Добавить в цитаты Настройки чтения

Страница 38 из 57



— Дорогие друзья, дорогие дети, — сказала она, — говорю вам, что меня продали и предали. Недалек тот час, когда они погубят меня. Молитесь за меня богу, прошу вас. Ибо я не смогу больше служить всемилостивейшему королю Карлу и прекрасной Франции.

И Симона читала, как действительно в тот же день Жанна была взята в плен. Это случилось даже не в крупном сражении, а в мелкой, пустячной стычке; из множества подобных стычек Жанна неизменно выходила победительницей.

Симона внимательно прочла подробное описание этого эпизода. Было 23 марта 1430 года, пять часов пополудни. В расшитой золотом красной мантии Жанна с небольшим отрядом всадников выступила с намерением атаковать отряд бургундцев, о котором получила донесение; она скакала на своем сером в яблоках коне.
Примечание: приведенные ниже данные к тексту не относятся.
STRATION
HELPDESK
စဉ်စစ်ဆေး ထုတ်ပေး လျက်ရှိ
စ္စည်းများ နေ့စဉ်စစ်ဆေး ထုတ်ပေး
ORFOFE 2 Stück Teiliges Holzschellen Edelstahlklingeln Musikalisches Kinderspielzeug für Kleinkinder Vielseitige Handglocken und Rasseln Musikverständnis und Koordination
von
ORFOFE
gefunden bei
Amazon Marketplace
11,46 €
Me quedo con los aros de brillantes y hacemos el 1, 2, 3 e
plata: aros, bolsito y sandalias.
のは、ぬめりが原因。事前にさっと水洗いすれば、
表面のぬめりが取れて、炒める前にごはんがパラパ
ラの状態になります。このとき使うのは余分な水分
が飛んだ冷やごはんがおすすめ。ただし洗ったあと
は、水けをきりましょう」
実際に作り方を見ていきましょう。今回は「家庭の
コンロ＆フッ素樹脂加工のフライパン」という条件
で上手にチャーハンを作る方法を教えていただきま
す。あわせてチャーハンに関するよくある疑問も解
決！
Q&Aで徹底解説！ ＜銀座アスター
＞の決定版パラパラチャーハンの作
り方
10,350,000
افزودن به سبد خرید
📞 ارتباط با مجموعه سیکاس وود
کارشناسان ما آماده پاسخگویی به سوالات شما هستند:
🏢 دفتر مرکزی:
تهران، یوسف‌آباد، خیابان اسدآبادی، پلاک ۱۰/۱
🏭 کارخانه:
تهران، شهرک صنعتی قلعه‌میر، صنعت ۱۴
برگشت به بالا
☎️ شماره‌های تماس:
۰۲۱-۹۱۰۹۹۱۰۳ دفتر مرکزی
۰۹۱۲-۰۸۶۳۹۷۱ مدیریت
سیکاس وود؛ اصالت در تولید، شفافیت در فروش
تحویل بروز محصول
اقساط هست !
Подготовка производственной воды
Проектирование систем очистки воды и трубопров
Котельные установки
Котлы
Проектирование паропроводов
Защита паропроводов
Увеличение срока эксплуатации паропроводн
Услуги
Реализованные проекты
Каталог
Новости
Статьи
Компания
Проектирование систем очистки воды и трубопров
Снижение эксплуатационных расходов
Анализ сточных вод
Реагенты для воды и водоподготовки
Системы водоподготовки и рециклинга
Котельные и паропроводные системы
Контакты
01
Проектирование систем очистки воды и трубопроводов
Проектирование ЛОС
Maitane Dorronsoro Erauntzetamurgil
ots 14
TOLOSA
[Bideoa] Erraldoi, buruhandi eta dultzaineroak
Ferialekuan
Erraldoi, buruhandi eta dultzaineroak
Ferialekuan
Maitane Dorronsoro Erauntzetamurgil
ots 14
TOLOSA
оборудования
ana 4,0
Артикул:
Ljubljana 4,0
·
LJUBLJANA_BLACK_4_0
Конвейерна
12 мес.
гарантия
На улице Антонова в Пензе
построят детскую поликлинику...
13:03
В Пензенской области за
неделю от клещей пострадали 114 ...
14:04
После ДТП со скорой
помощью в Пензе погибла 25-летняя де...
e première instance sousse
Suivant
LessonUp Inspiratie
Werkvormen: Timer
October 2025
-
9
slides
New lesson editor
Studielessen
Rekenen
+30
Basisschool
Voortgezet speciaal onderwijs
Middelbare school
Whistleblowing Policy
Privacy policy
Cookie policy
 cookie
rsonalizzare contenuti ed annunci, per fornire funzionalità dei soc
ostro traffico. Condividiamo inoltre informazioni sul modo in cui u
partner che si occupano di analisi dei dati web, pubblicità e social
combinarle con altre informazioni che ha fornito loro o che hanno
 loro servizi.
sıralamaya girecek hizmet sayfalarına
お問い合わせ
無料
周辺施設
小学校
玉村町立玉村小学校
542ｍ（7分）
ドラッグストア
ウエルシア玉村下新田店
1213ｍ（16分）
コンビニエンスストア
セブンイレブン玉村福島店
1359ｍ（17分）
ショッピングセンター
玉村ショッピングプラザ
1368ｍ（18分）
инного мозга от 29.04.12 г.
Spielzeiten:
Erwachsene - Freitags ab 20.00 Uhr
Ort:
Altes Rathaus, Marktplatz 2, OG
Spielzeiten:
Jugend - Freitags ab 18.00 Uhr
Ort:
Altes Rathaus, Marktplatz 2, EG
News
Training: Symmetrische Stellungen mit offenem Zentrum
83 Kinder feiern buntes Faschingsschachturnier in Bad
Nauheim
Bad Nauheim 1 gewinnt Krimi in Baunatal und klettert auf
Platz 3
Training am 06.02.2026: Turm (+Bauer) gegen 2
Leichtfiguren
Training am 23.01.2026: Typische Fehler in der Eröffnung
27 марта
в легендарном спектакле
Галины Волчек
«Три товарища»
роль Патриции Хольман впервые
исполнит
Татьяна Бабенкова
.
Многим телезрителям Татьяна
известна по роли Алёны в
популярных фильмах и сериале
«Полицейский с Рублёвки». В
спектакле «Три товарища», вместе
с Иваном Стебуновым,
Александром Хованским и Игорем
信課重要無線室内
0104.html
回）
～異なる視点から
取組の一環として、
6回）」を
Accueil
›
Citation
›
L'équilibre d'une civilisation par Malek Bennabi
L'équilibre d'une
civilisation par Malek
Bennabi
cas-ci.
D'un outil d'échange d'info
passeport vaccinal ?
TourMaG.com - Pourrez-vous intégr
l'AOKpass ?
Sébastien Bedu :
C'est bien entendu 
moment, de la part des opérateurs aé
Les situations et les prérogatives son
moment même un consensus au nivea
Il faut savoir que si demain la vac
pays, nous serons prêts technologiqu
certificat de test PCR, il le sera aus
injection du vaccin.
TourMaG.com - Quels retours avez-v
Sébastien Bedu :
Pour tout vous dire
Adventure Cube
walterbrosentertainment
Бургундцы были застигнуты врасплох, и казалось, атака удастся. Но они получили сильное подкрепление, и Жанна со своим отрядом оказалась в невыгодном положении. Солдаты Жанны отступили, но Жанна не желала сдаваться. "Вперед!" — крикнула она. "Спасайся, кто может", кричали солдаты, бросаясь врассыпную. Но город Компьен отделяла от места стычки река, река Уаза, а через реку и город вел мост. Большая часть солдат добежала до моста, часть же бросилась в полном вооружении в реку, огромному большинству удалось добраться до городских стен и спастись за ними. Когда солдаты вошли в город, комендант Типом де Флави велел развести подъемный мост и запереть ворота. Жанна же еще не достигла городских стен. Она осталась, можно сказать, одна. Они была отрезана от своих.

Симона думала над прочитанным. «Вперед», — взывала Жанна. "Спасайся, кто может", — взывали остальные. Симона поежилась, как от озноба. Что пользы, если человек знает, в чем правда, и по правде поступает, что пользы, если он кричит «вперед», если сам он бросается вперед, но никто за ним не следует. "Спасайся, кто может", — взывали они, и они подняли мост и заперли ворота и бросили Жанну одну на произвол судьбы.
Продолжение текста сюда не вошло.